Après quelques kilomètres, nous nous arrêtons de nouveau pour regarder un ouvrage d'art en cours de construction. Un important coffrage bardé de ferrailles barre en effet la route. Nous stoppons notre véhicule de l'autre côté du chantier.
Coffrages
C'est visiblement un pont que l'on élabore, si j'en juge les deux supports des extrémités et les piliers cylindriques situés au milieu, pour supporter le tablier de la construction en devenir.
Piliers au centre de l'ouvrage
L'endroit est plus froid et humide. Les ouvriers ont les pieds dans l'eau. C'est mauvais signe, Manu enfile sa veste !
Chantier les pieds dans l'eau
Je rejoins l'extrémité du chantier où près d'une petite baraque, je rencontre un ouvrier. Il s'appelle Brice et est en charge de préparer les ferrailles pour assembler les échafaudages.
Brice au milieu de ses ferrailles
Comme le chantier est au milieu de nulle part, je lui demande où il dort. Il m'explique qu'il rentre le soir à Mvouti. Brice se plaint de problèmes de communication avec les chinois. Ils ne parlent pas français et l'ouvrier constate amèrement "Quand ils nous parlent, on ne sait pas s'ils nous demandent un tuyau ou bien une pierre !". Pas facile en effet...

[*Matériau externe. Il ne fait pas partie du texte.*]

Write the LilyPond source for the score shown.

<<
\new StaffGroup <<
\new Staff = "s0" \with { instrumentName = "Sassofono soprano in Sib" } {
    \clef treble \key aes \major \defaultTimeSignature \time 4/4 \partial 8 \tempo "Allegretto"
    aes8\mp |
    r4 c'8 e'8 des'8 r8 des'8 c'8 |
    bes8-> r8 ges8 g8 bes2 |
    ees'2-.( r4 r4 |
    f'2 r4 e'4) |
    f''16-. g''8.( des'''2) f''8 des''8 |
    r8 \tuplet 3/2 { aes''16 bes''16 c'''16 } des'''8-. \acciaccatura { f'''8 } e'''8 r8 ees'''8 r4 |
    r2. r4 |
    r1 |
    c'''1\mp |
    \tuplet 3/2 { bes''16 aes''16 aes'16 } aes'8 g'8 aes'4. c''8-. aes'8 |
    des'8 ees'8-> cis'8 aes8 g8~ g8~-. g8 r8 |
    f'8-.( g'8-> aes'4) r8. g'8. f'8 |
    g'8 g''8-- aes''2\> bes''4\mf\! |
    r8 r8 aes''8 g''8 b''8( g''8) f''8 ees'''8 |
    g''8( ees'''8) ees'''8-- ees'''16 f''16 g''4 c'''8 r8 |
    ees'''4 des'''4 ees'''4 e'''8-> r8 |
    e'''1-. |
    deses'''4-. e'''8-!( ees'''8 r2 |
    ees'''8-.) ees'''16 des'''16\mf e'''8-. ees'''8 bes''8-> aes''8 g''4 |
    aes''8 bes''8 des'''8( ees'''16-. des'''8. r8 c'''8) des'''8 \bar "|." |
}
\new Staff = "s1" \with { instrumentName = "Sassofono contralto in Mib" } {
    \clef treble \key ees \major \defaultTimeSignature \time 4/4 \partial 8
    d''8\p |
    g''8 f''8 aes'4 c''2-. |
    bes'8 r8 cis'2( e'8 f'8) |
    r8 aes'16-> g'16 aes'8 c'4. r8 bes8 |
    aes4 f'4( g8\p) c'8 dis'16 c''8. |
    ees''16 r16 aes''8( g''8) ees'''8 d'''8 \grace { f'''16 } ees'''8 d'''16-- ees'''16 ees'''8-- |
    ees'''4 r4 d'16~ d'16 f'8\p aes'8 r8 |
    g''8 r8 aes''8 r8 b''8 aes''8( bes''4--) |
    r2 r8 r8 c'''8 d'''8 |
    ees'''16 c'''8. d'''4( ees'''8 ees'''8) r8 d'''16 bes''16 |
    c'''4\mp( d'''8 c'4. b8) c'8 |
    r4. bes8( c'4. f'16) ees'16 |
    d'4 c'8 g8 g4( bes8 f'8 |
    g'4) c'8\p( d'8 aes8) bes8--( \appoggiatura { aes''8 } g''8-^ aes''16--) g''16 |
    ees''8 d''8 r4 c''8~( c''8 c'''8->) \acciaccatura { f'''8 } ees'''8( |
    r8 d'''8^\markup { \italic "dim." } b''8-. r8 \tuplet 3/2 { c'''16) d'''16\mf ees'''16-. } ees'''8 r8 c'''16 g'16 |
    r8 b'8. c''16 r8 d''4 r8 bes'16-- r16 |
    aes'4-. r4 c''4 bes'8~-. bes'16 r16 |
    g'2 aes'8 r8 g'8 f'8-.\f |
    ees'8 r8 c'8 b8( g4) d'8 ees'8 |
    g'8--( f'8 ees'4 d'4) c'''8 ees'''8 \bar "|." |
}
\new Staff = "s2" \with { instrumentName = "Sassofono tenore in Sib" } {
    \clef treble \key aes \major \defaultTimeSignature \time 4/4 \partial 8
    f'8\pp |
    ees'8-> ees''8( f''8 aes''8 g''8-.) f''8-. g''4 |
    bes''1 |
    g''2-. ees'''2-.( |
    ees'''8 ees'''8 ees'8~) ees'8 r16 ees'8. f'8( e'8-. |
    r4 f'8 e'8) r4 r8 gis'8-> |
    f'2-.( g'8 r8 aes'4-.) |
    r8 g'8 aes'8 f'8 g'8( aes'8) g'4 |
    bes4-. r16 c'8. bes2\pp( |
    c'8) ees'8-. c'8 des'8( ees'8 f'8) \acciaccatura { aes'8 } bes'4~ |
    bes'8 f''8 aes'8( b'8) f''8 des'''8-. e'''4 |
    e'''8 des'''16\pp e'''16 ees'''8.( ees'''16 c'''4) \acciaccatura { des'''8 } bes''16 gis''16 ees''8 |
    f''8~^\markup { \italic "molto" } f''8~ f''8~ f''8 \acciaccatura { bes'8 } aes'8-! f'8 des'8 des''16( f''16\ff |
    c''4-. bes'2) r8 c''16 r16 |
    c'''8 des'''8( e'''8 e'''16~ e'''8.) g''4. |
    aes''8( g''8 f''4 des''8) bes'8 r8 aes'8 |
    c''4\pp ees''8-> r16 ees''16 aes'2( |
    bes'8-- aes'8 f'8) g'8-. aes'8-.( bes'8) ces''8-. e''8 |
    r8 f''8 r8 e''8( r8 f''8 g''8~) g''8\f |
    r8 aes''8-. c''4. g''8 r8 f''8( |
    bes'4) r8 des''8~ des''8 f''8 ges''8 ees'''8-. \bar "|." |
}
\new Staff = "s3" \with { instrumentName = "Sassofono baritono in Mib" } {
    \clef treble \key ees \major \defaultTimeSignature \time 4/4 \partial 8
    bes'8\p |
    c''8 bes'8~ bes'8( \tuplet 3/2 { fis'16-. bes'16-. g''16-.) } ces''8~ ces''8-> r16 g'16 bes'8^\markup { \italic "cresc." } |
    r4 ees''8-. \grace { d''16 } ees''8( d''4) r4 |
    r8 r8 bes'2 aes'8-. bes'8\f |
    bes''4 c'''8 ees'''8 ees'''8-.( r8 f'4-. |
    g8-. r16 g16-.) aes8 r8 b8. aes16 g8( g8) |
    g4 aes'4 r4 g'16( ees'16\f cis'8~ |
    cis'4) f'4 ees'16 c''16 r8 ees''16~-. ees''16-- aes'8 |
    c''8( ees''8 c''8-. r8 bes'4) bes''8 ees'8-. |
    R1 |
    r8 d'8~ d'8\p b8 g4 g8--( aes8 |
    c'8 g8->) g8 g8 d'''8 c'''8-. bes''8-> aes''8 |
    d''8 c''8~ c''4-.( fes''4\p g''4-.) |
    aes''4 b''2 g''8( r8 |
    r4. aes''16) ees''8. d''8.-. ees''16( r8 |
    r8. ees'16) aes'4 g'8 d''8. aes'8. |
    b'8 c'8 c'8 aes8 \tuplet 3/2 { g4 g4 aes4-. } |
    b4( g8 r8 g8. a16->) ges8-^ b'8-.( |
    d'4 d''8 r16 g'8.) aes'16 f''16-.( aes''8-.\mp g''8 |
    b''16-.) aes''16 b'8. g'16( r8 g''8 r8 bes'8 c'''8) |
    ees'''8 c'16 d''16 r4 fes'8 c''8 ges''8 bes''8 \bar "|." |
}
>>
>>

Côté encadrement, l'entreprise asiatique n'a pourtant pas lésiné sur les moyens. Manu me fait remarquer qu'ici une dizaine de chinois sont à l'ouvrage.
Avant de reprendre la route, je fais signe aux chinois pour leur demander l'autorisation de faire des photos. Un signe de tête me donne le feu vert. Pour les remercier et leur faire oublier un court instant leur dur labeur, je donne ensuite aux ouvriers le fond d'un paquet de bonbons qui passe de mains en mains, jaunes ou noires.